• **SUPPLIED DATA**
-- Opening Marker --
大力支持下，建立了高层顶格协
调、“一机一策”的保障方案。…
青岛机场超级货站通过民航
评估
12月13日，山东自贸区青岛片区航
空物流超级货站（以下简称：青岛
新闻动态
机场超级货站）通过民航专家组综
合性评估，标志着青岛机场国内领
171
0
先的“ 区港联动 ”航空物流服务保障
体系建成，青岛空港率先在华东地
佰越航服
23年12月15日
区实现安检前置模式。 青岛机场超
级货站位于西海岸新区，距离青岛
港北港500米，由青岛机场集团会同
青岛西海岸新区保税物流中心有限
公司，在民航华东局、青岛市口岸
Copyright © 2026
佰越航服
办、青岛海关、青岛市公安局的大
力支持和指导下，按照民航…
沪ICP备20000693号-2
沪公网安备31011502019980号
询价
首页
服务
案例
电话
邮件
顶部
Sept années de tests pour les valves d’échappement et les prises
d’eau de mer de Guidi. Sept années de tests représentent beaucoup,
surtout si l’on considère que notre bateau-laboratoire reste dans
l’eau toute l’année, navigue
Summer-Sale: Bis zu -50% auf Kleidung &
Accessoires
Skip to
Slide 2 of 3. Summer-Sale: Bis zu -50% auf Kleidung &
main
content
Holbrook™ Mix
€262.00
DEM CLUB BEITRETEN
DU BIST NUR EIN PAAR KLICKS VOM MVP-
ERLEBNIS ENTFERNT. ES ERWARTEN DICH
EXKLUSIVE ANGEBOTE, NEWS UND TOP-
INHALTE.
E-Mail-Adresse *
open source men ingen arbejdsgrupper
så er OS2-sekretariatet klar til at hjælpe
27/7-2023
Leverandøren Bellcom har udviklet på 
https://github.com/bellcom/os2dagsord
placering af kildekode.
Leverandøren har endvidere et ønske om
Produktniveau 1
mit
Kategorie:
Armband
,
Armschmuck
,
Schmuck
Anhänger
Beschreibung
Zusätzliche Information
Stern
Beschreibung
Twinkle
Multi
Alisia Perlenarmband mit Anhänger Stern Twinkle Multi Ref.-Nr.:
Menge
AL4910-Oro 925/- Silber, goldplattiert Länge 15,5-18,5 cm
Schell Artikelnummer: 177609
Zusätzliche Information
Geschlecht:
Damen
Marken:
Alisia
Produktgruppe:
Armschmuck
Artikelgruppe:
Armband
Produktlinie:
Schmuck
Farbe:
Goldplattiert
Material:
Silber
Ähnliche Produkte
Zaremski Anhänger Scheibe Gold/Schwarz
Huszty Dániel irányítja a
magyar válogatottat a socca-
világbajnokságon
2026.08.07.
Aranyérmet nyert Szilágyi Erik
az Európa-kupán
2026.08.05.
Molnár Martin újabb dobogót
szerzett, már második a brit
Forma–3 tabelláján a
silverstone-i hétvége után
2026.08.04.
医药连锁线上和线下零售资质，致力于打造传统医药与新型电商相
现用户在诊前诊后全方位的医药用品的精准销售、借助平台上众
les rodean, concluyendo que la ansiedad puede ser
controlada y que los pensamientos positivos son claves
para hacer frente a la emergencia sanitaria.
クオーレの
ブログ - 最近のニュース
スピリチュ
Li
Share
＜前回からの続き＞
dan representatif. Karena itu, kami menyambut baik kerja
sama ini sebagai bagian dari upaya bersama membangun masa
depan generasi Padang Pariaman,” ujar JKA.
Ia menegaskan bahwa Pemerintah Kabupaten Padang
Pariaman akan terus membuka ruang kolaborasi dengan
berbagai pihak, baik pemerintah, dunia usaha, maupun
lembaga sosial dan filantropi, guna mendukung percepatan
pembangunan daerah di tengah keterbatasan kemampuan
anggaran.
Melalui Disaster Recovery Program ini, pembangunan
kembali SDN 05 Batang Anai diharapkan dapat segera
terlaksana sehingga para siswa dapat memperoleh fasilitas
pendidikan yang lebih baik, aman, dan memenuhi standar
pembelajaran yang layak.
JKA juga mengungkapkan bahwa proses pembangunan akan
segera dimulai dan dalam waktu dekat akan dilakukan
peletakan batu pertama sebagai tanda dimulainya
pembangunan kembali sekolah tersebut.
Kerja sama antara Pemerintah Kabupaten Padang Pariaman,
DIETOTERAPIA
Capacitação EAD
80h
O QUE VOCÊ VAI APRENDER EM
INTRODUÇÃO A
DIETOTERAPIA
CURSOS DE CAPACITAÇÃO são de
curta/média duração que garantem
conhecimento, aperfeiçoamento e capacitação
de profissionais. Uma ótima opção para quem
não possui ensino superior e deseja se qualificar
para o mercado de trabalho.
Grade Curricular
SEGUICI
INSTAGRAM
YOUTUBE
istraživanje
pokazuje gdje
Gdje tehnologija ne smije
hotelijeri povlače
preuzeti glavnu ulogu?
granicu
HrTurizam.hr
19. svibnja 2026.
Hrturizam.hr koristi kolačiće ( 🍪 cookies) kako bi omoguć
-- Closing Marker --
• **EXERCISE INSTRUCTIONS**
The response must repeat exactly the lines from the top of the material through the line containing "公司，在民航华东局、青岛市口岸", both included, with no other output.

• **SOLUTION FOR THIS TASK**
大力支持下，建立了高层顶格协
调、“一机一策”的保障方案。…
青岛机场超级货站通过民航
评估
12月13日，山东自贸区青岛片区航
空物流超级货站（以下简称：青岛
新闻动态
机场超级货站）通过民航专家组综
合性评估，标志着青岛机场国内领
171
0
先的“ 区港联动 ”航空物流服务保障
体系建成，青岛空港率先在华东地
佰越航服
23年12月15日
区实现安检前置模式。 青岛机场超
级货站位于西海岸新区，距离青岛
港北港500米，由青岛机场集团会同
青岛西海岸新区保税物流中心有限
公司，在民航华东局、青岛市口岸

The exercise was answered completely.